Chiffon Cake: What makes it a winning showstopper?

First it was cupcakes, then it was macaroons, and now we have the chiffon cake phenomenon. After the final of the Great British Bake Off, this heavenly light cake has come back into fashion.

Like many famous things, this moist yet airy cake found its beginning in Hollywood during the late 1920s. It was the perfect way to show off the invention of the electric whisk as its meringue-like base is leavened primarily with beaten egg whites.



Unlike angel cakes, which they are often compared to, chiffons contain both egg yolks and vegetable oil rather than butter. These two ingredients keep the consistency moist, soft and tender and result in a cake that tastes sensational and keeps well.
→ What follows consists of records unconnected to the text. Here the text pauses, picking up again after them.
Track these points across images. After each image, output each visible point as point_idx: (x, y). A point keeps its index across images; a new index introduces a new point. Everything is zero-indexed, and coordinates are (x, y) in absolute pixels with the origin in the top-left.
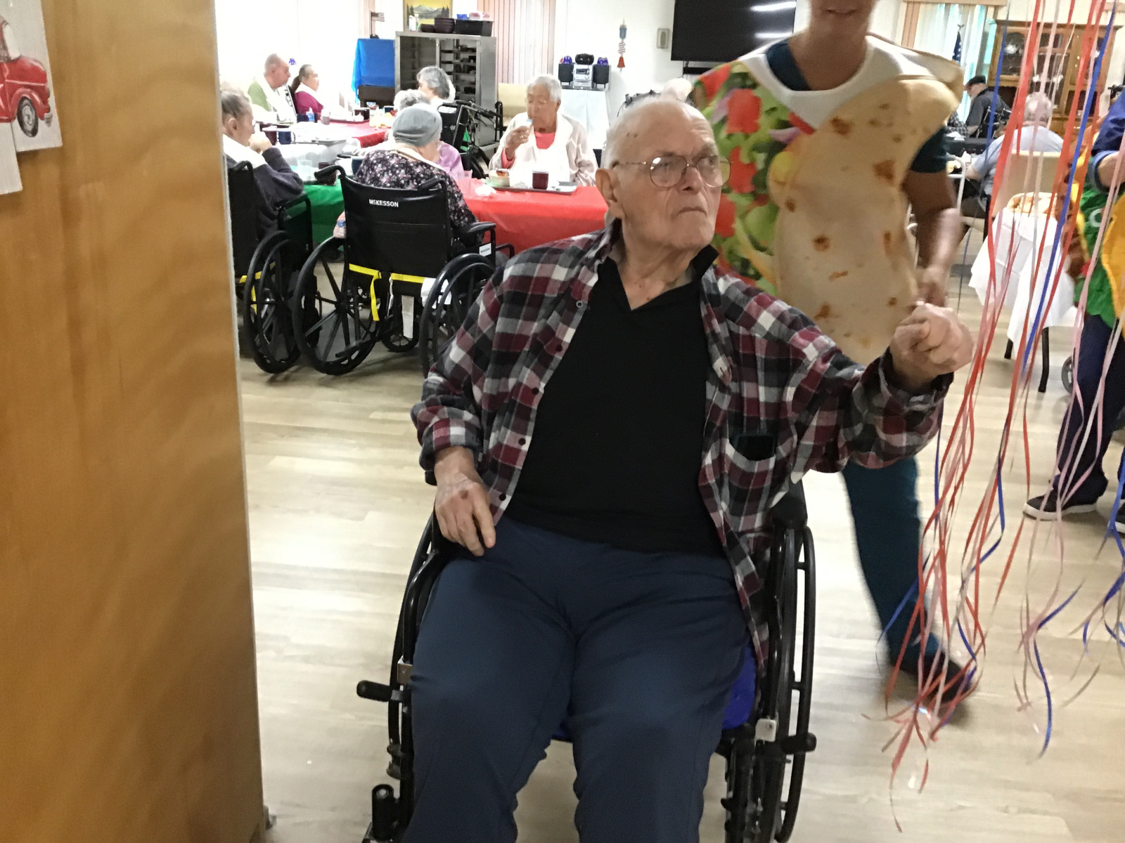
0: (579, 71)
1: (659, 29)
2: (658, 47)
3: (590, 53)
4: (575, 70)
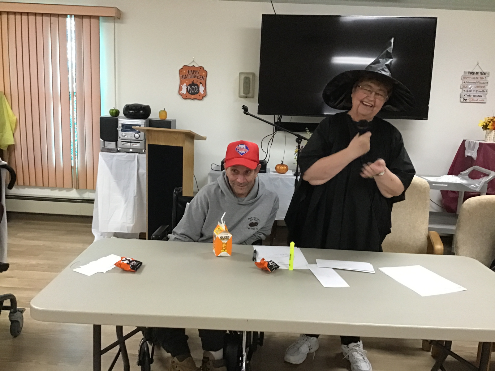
0: (127, 128)
1: (241, 74)
2: (241, 97)
3: (145, 103)
4: (120, 125)
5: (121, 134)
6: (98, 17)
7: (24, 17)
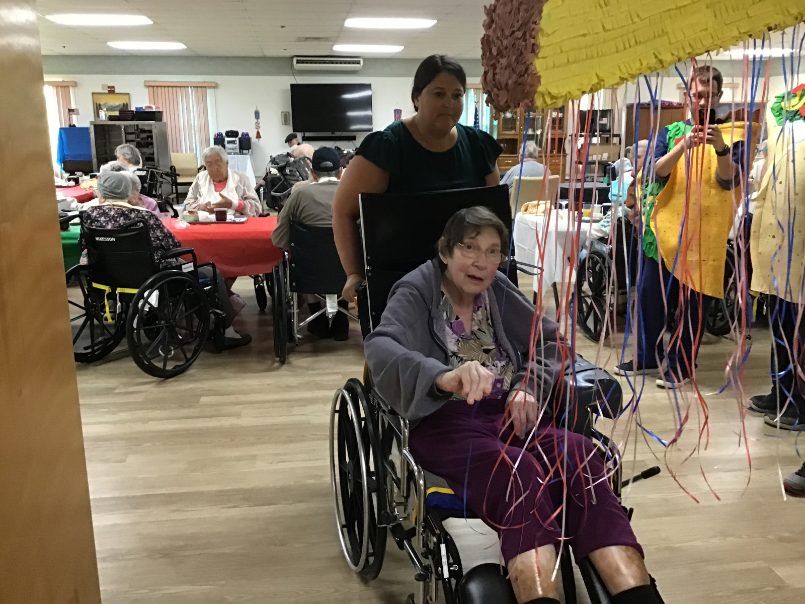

Any dry ingredients are mixed together first before a well is formed where the oil, egg yolks, water, can be beaten in. The egg whites are first beaten separately until stiff, but not dry, and then folded in to the batter.

Make sure that before you pop your bake into the oven, you release all big air bubbles in the mixture by tapping your cake tin on a hard surface several times.

The finish of a perfect chiffon should be feather light, yet hold itself up, and contain a flavoursome fluffy crumb that falls apart delicately in the mouth.



Although the airy consistency of a chiffon leaves it looking rather delicate, once the cake is in place it's easy to add extra flavours and toppings such as icings or fruit. Our favourite from the show was John Whaite's coconut and chocolate 'Heaven and Hell' decorated with a silky chocolate ganache.